Sfondo: Ci sono numerosi termini per descrivere episodi simili alle convulsioni non spiegati dalla malattia – per esempio pseudoseizures, convulsioni psicogene e disturbo da attacco non epilettico. I dibattiti su quale sia meglio usare tendono a concentrarsi su argomenti teorici e non su valutazioni scientifiche. In questo studio esaminiamo i significati di queste etichette per i pazienti, che hanno il minor potenziale di offendere, e di conseguenza di fornire una base più positiva per la gestione successiva.
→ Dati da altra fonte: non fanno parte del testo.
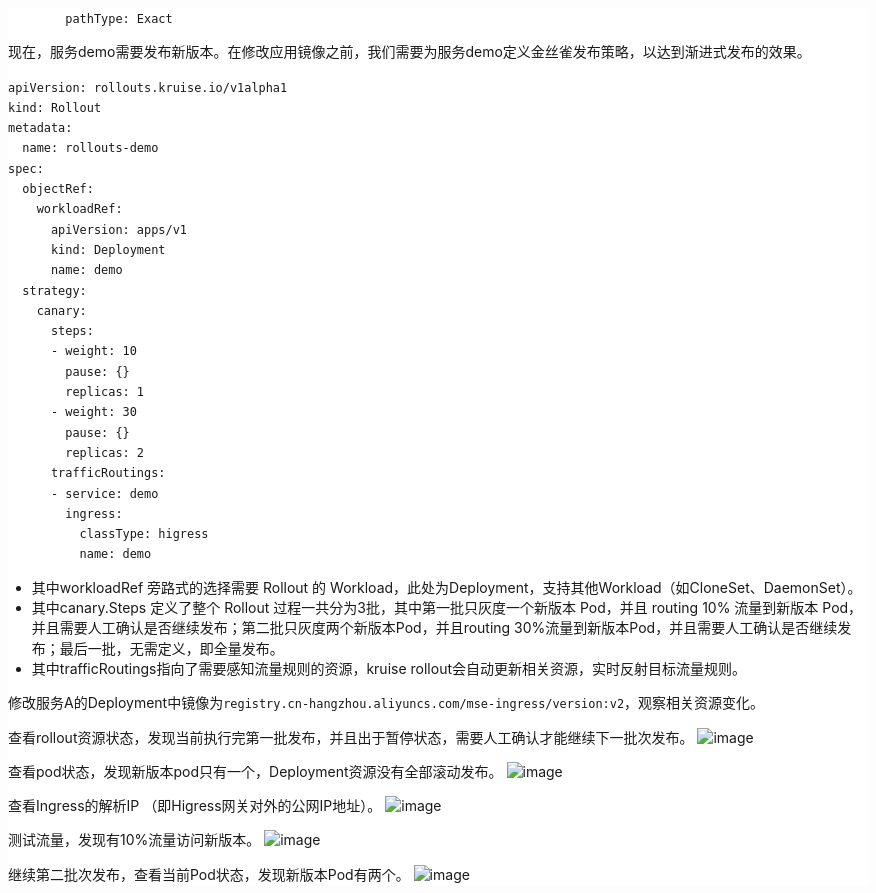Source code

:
 ```
        pathType: Exact
```

现在，服务demo需要发布新版本。在修改应用镜像之前，我们需要为服务demo定义金丝雀发布策略，以达到渐进式发布的效果。
```
apiVersion: rollouts.kruise.io/v1alpha1
kind: Rollout
metadata:
  name: rollouts-demo
spec:
  objectRef:
    workloadRef:
      apiVersion: apps/v1
      kind: Deployment
      name: demo
  strategy:
    canary:
      steps:
      - weight: 10
        pause: {}
        replicas: 1
      - weight: 30
        pause: {}
        replicas: 2
      trafficRoutings:
      - service: demo
        ingress:
          classType: higress
          name: demo
```
- 其中workloadRef 旁路式的选择需要 Rollout 的 Workload，此处为Deployment，支持其他Workload（如CloneSet、DaemonSet）。
- 其中canary.Steps 定义了整个 Rollout 过程一共分为3批，其中第一批只灰度一个新版本 Pod，并且 routing 10% 流量到新版本 Pod，并且需要人工确认是否继续发布；第二批只灰度两个新版本Pod，并且routing 30%流量到新版本Pod，并且需要人工确认是否继续发布；最后一批，无需定义，即全量发布。
- 其中trafficRoutings指向了需要感知流量规则的资源，kruise rollout会自动更新相关资源，实时反射目标流量规则。


修改服务A的Deployment中镜像为`registry.cn-hangzhou.aliyuncs.com/mse-ingress/version:v2`，观察相关资源变化。


查看rollout资源状态，发现当前执行完第一批发布，并且出于暂停状态，需要人工确认才能继续下一批次发布。
![image](https://img.alicdn.com/imgextra/i3/O1CN0181SARr1GOLC66FHHS_!!6000000000612-2-tps-2878-148.png)

查看pod状态，发现新版本pod只有一个，Deployment资源没有全部滚动发布。
![image](https://img.alicdn.com/imgextra/i3/O1CN01213qEY1wMhdwdrwgF_!!6000000006294-2-tps-1302-374.png)

查看Ingress的解析IP （即Higress网关对外的公网IP地址）。
![image](https://img.alicdn.com/imgextra/i1/O1CN017JZsSv1okVIhWfZiT_!!6000000005263-2-tps-1228-188.png)

测试流量，发现有10%流量访问新版本。
![image](https://img.alicdn.com/imgextra/i4/O1CN017gtzTT244OjzdzGcZ_!!6000000007337-2-tps-1392-502.png)

继续第二批次发布，查看当前Pod状态，发现新版本Pod有两个。
![image](https://img.alicdn.com/imgextra/i4/O1CN01jWKV7e1QT3QaWGyVf_!!6000000001976-2-tps-1500-534.png)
Metodi e risultati: Abbiamo intervistato 102 pazienti ambulatoriali consecutivi di neurologia generale ai quali è stato chiesto di considerare uno scenario in cui veniva data loro una diagnosi da un medico dopo aver sperimentato un blackout con esami normali. Abbiamo esaminato 10 diverse diagnosi di blackout con sei diverse connotazioni. Tre di queste connotazioni – “metterlo su”, “pazzo” e “immaginare i sintomi” – sono state utilizzate per ricavare un “punteggio di offesa” complessivo. Usando questo punteggio alcune etichette sono risultate altamente offensive, per esempio “sintomi tutti nella mente” (89%) e “crisi isteriche” (48%). Non c’erano differenze significative tra le etichette “pseudoseizures”, “crisi psicogene” e “disturbo da attacco non epilettico”. Le ‘crisi legate allo stress’ e le ‘crisi funzionali’ erano significativamente meno offensive di queste tre diagnosi ed erano equivalenti a ‘tonico-cloniche’ e ‘grand mal’.
Conclusioni: Molte etichette per le convulsioni non spiegate dalla malattia sono potenzialmente offensive per i pazienti. La ricerca di etichette che descrivano accuratamente il fenomeno, che possano essere usate da pazienti, medici e ricercatori e che migliorino la fiducia e la guarigione è utile e suscettibile di studi scientifici.